Texte support:
Rust en production : pourquoi Microsoft, Google et AWS ré-écrivent leur code critique
Mémoire sûre, performance native — Rust devient l'option par défaut pour le code système.
Selon une étude de Microsoft Security Response Center, environ 70 % des CVE corrigées chaque année dans les produits Microsoft sont dues à des bugs de gestion mémoire (use-after-free, buffer overflow, etc.). C'est ce constat — partagé par Google sur Android et Chrome — qui a poussé l'industrie vers les langages 'memory-safe' : Rust, Go, Swift, Kotlin.
Rust, créé par Graydon Hoare chez Mozilla et stabilisé en 1.0 en 2015, garantit la sûreté mémoire à la compilation grâce à son système d'ownership — sans garbage collector. Linux a accepté Rust comme second langage du noyau en 2022. Microsoft a annoncé en 2023 ré-écrire des composants de Windows en Rust. AWS l'utilise pour Firecracker (l'hyperviseur derrière Lambda et Fargate).

Informations fournies:
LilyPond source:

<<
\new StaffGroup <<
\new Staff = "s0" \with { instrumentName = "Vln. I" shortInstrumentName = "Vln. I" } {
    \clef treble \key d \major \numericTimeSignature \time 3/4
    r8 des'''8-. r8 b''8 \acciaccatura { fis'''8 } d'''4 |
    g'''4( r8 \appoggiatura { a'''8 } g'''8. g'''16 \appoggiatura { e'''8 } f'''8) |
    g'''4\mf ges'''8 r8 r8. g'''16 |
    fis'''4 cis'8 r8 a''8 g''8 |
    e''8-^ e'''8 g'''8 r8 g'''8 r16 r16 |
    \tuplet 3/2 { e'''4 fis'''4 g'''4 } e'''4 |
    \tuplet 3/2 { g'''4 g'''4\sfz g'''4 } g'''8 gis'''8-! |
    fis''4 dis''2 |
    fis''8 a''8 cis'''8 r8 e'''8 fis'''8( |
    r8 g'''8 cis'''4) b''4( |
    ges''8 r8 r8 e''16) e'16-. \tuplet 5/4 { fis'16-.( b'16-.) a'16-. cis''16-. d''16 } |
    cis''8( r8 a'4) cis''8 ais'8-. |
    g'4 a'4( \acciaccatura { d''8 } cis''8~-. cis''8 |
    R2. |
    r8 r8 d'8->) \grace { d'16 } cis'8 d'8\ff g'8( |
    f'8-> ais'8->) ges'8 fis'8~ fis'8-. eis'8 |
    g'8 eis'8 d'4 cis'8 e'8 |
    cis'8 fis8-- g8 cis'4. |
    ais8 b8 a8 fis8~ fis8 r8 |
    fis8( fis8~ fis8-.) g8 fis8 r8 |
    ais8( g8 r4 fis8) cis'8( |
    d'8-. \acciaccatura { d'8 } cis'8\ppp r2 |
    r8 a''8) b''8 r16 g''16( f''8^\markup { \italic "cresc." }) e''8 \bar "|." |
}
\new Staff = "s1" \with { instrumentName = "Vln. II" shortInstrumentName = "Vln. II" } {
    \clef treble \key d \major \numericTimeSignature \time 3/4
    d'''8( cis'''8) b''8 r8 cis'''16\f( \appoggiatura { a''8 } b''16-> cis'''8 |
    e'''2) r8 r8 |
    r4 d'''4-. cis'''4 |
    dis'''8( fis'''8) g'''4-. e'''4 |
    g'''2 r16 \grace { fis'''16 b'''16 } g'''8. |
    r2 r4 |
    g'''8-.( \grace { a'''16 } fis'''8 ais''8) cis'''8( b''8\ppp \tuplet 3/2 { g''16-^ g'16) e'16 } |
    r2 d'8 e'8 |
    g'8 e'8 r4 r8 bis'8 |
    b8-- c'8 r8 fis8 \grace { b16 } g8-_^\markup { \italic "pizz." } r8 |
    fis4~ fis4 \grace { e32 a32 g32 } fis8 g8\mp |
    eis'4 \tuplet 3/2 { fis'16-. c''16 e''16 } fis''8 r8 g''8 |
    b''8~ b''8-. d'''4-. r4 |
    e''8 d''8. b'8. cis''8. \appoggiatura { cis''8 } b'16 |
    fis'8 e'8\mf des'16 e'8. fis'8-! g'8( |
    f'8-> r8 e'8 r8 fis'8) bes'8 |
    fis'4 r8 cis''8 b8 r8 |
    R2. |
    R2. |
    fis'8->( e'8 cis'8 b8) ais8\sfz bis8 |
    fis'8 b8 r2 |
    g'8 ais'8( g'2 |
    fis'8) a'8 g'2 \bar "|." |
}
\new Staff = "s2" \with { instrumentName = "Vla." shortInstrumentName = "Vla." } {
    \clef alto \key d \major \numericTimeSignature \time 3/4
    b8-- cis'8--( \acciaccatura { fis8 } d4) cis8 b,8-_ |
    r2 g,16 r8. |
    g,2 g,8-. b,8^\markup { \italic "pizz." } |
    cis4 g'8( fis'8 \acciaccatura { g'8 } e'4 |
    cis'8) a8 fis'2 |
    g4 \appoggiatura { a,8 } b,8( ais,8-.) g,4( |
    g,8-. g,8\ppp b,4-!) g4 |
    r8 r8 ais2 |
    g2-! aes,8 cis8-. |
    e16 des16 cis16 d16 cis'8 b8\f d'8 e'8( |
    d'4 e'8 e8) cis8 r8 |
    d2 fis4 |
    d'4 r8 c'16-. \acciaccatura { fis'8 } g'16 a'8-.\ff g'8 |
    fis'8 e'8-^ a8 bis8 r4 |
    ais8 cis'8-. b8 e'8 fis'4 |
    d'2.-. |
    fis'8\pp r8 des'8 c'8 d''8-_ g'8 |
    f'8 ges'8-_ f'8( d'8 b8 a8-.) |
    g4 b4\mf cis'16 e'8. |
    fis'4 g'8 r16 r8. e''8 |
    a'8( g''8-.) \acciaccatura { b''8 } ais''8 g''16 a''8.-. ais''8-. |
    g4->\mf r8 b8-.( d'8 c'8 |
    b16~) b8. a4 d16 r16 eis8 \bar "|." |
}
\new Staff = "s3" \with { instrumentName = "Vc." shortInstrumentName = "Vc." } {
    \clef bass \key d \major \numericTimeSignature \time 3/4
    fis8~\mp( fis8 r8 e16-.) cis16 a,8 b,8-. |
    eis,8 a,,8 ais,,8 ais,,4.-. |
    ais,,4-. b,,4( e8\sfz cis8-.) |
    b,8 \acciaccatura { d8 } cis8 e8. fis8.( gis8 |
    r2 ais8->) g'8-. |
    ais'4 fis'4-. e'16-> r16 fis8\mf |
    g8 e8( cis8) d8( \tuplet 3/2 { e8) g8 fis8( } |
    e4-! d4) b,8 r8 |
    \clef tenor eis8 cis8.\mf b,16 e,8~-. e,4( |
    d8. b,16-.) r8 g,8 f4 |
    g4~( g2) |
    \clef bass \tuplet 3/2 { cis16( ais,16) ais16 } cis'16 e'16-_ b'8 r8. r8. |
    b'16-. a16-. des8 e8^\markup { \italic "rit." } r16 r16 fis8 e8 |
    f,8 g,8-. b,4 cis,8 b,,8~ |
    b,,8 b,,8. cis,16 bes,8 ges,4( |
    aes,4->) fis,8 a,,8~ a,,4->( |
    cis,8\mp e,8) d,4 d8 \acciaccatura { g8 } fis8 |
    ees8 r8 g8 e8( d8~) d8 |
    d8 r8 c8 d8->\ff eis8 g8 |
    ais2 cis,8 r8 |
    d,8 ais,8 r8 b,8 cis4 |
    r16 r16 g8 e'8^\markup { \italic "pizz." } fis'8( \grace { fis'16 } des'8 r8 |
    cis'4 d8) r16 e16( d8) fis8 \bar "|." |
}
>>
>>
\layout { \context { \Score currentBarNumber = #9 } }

Tâche à réaliser: Poursuivez l'article sur Rust en production à partir de sa dernière phrase.

Réponse au problème:
L'Office of the National Cyber Director de la Maison Blanche a publié en février 2024 un rapport recommandant explicitement aux développeurs d'adopter des langages memory-safe. Au-delà de Rust, l'écosystème JavaScript bouge aussi : TypeScript domine (84 % des devs JS d'après le State of JS 2023), et des runtimes comme Bun et Deno challengent Node.js sur la performance et la DX.